España y Pinochet
LA DETENCIÓN en Londres del ex dictador chileno Augusto Pinochet a instancias del juez Garzón es un toro que le tocará lidiar al Gobierno de Aznar, por mucho que haya tratado de eludir el asunto con unas primeras declaraciones, no muy afortunadas, en las que señaló que el caso "afecta a muchas sensibilidades". El auto del juez amplía de momento las acusaciones contra Pinochet a 94 delitos de genocidio, asesinato y otros crímenes, en el contexto del Operativo Cóndor, que llevaron a cabo conjuntamente las dictaduras chilena y argentina entre 1976 y 1983. La sociedad chilena se ha roto en dos respecto a la detención de Pinochet, que había acudido a Londres para una operación médica. Una división que se reproduce en cierta forma en nuestro país, donde la fiscalía -largo brazo del Ejecutivo- milita desde hace meses contra las actuaciones emprendidas por los jueces Garzón y García-Castellón contra los dictadores del Cono Sur latinoamericano. El presidente chileno, Eduardo Frei, no yerra al considerar que cada país tiene una distinta transición a la democracia y que nadie, desde fuera, pidió cuentas por los cuarenta años de dictadura de Franco. Pero Franco murió en el poder; Pinochet, no. Y los dictadores con tanta sangre en su conciencia deben verse sometidos a persecución por la ley: sus crímenes son imprescriptibles. No se trata de dar lecciones a nadie, y menos aún desde España, sino de que se cumpla la ley si se ha abierto un resquicio para procesar al militar traidor y golpista.
El auto de Garzón cita nueve normas jurídicas internacionales, que el Reino Unido comparte y que, por tanto, apoyan su acusación. Esta situación describe la transformación del derecho internacional, que ha creado una red de convenios y de legislaciones nacionales que constituyen una especie de jurisdicción universal -y, por tanto, también española- ante crímenes que, por su naturaleza, no prescriben. Estamos ante una globalización judicial, que viene a ser la otra cara de la económica, en línea con lo aprobado para constituir un Tribunal Internacional Penal permanente (TPI) o de la justicia internacional aplicada a los crímenes contra la humanidad cometidos en la antigua Yugoslavia o en Ruanda. Los sangrientos hechos que imputa Garzón a Pinochet no han sido sancionados en Chile ni en Argentina, lo que ha permitido la intervención de jueces españoles, de acuerdo con la doctrina de la "dejación de jurisdicción" por parte de la justicia chilena.
####
### [Ejercicios propuestos]
A - Responde, según el texto sobre la detención de Pinochet:
(i) ¿A cuántos delitos amplía de momento el auto del juez las acusaciones contra Pinochet?
(ii) ¿Cuántas normas jurídicas internacionales cita el auto de Garzón?
(iii) ¿Para qué había acudido Pinochet a Londres?
B - Indica si cada afirmación concuerda con el texto sobre la detención de Pinochet. Contesta sí o no y cita las palabras del texto que lo deciden.
(i) El Operativo Cóndor lo llevaron a cabo conjuntamente las dictaduras chilena y argentina entre 1976 y 1983.
(ii) Franco dejó el poder antes de morir.
(iii) Los hechos que Garzón imputa a Pinochet han sido sancionados en Chile.
C - Redacta la continuación del texto sobre la detención de Pinochet a partir de su última oración.
El material no interviene en estos ejercicios.

### [Datos del conjunto]
####
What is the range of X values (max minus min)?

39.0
####
### [Respuestas]
A -
(i) A 94 delitos de genocidio, asesinato y otros crímenes.
(ii) Nueve.
(iii) Para una operación médica.

B -
(i) Sí: "en el contexto del Operativo Cóndor, que llevaron a cabo conjuntamente las dictaduras chilena y argentina entre 1976 y 1983".
(ii) No: "Pero Franco murió en el poder; Pinochet, no."
(iii) No: "Los sangrientos hechos que imputa Garzón a Pinochet no han sido sancionados en Chile ni en Argentina".

C -
Es complicado que la acusación de "genocidio" que ha hecho Garzón para lograr la detención de Pinochet se sostenga en el ámbito jurisdiccional, pero las de tortura, secuestro, asesinato y desaparición de personas tienen muchas más probabilidades, por mucho que algunos fiscales, al intentar rebatir al juez instructor, se empeñen en que éste "no acredita indiciariamente el nexo causal con los delitos que se le imputan", además de esgrimir otros argumentos como la cortesía en la reciprocidad internacional. Ésta es la rancia línea del fiscal jefe de la Audiencia Nacional, Eduardo Fungairiño, autor de un texto en diciembre de 1997 que describía los golpes de Estado de Chile y Argentina como la "sustitución temporal del orden establecido". Fungairiño considera que el Gobierno puede negarse a tramitar la demanda de extradición.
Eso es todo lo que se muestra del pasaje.